As with “Hawaii 1997,” then, “Anime” is about an unending chase, Kiki’s search for a place where she feels like she fits. There’s something else that binds the two stories, though, beyond the simple fact of the chase. It’s the short-term strategies both protagonists use for their respective pursuits. Sam’s plans extend no further than getting to the beach, at which point he lets the mysterious girl’s moves dictate his own. Kiki just wants to make the trip and see what happens, to discover organically why or how Japan will be a better home for her. They both pick a spot to get to and then let the world push them from there in whatever direction it decides. They acknowledge the endlessness of the chase and give in to it, enjoying it while it lasts without worrying about where it leads or what it gets them.
It Never Happened Again is almost a warning against trying to plan too many steps ahead, insofar as it’s a reverent examination of the opposite approach. There is an impulse in many of us to try and prepare for every possibility, to map out the future and make sure all available routes are secure. But that’s a foolish, futile exercise.
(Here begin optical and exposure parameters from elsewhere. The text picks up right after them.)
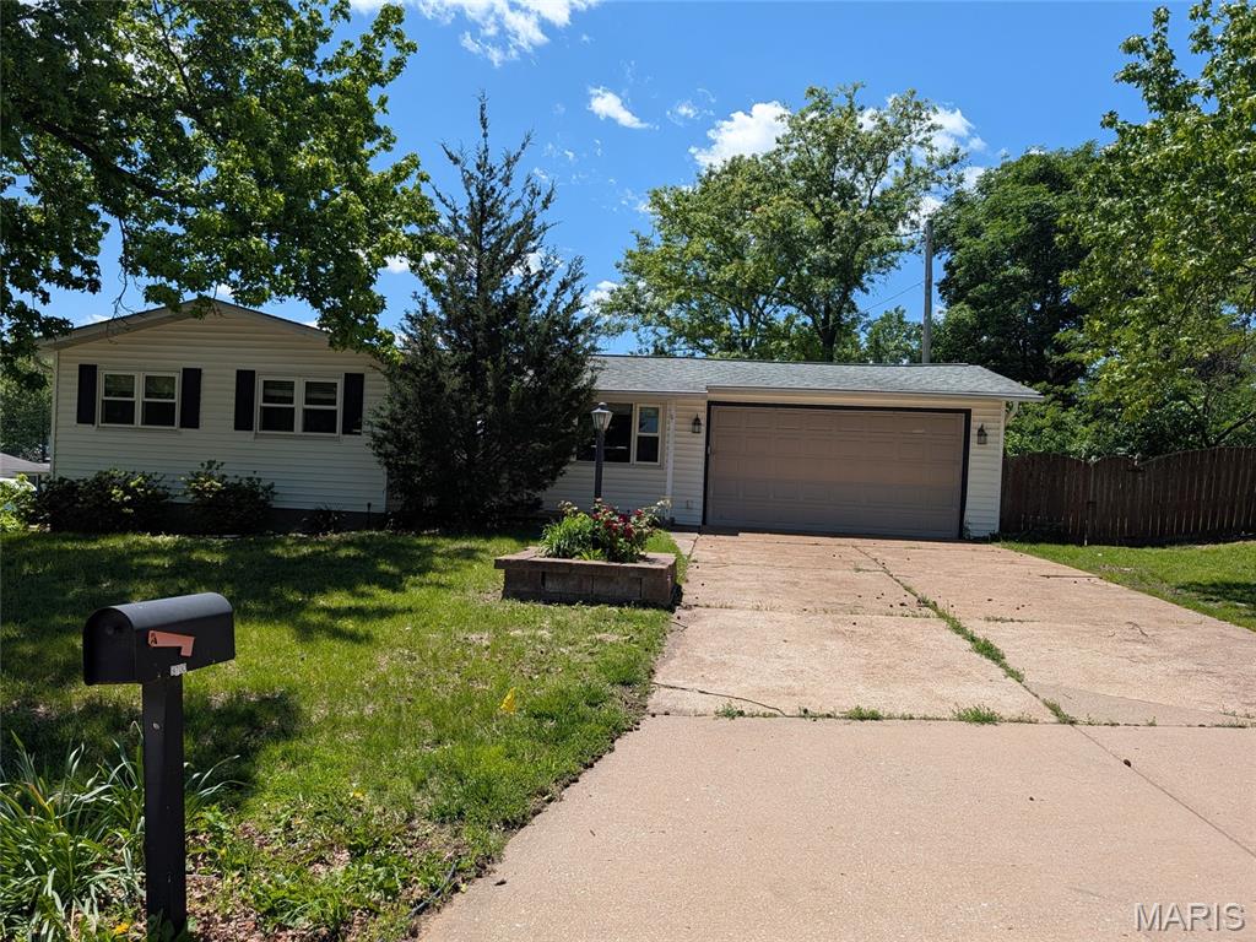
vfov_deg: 56.8
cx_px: 628
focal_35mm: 24
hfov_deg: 71.6
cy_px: 471
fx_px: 871
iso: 21
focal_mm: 6.9
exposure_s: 1/1195
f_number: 1.68
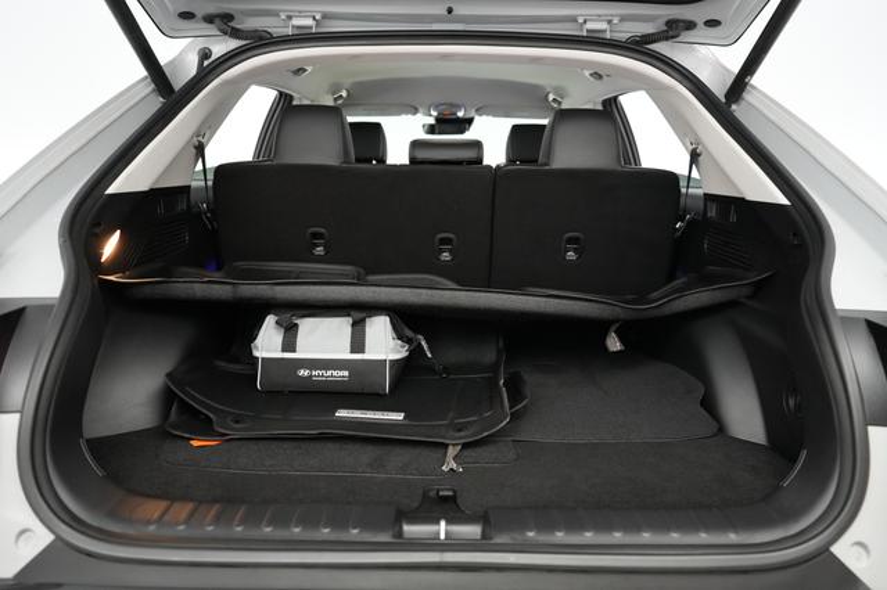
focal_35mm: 24
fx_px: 591
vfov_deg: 53.1
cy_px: 295
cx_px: 444
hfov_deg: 73.8
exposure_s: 1/160
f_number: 2.8
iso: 5000
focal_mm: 24
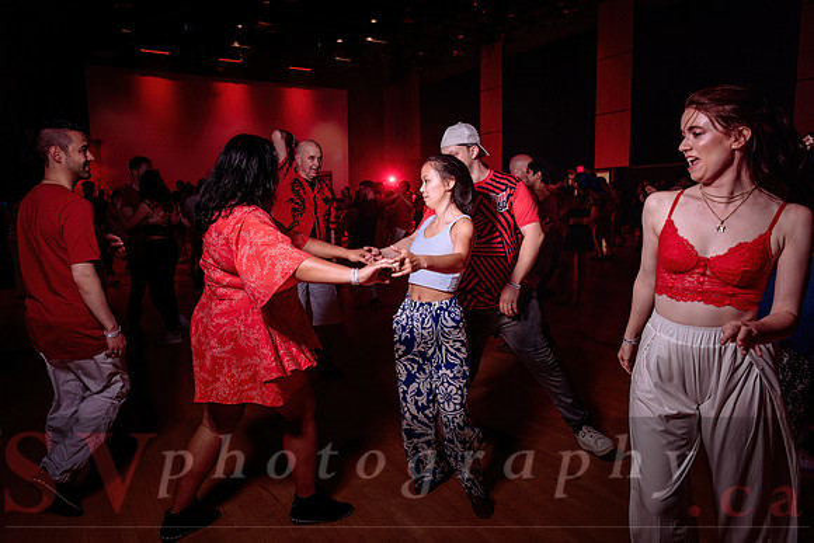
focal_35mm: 24
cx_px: 407
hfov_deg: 73.7
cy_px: 272
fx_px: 543
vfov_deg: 53.2
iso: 1000
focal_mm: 24
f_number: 3.2
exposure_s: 1/80
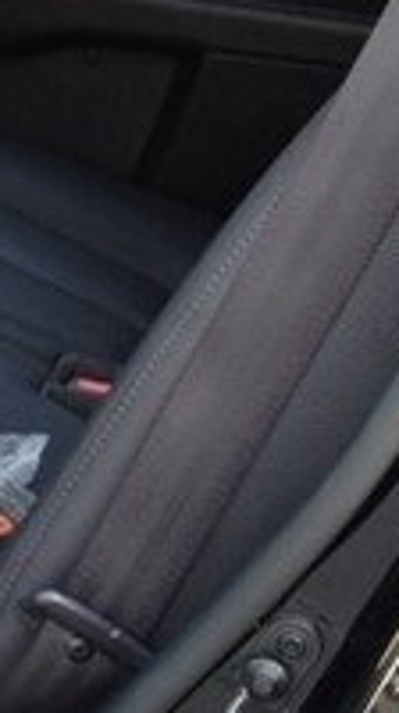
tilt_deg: -14.3
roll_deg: -1.4
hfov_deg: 8.5
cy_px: 94
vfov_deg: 16.8
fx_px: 2378
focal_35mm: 126
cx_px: -656
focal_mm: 4.28
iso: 64
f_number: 2.4
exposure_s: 1/20
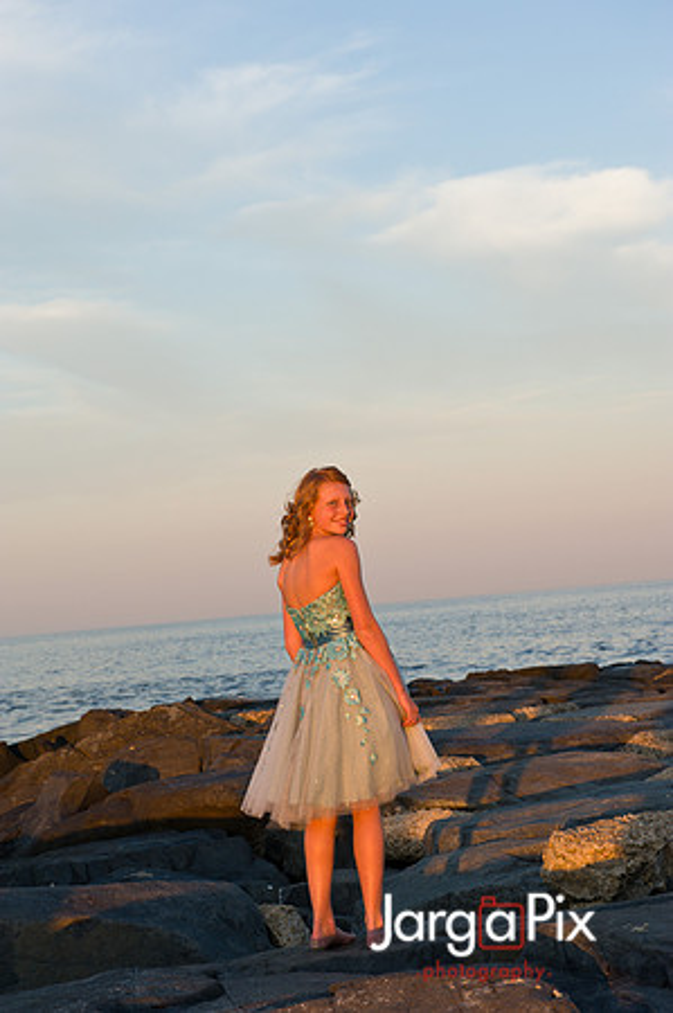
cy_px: 506
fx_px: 1967
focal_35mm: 70
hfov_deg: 19.4
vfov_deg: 28.9
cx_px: 336
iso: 200
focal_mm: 70
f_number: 9
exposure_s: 1/125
You can’t predict everything (like the girl in Hawaii) and there’s always going to be a limit to how far ahead you can think (like Kiki not having anything figured out beyond skipping the plane back home). The best you can hope for is to get to the next checkpoint and then reassess before moving on again. And, whenever possible, to find some pleasure in traveling from one point to the other.
Because worrying about what comes next prevents us from taking in the full awesomeness of whatever is going on now. It Never Happened Again has several sequences that are silent celebrations of the potential beauty of every moment: four pages of the girl’s back running through the woods from Sam’s point of view as he chases her; fifteen panels of what Kiki sees out the plane window as she flies to Japan; Sam looking at the beach and hotel first clearly with his glasses on, then as an ominous white blob through his natural vision. In the course of a lifetime, these are arguably insignificant occurrences, but they don’t have to be, and they shouldn’t. They are the wonderful bits we risk missing while our eyes are set on the future. We worry about things that might not even happen and/or plan for things that are completely out of our control, when we should be soaking up whatever is right in front of us. Because even if it’s dull, mundane, or meaningless, it’s precious and it matters and it’ll never happen again.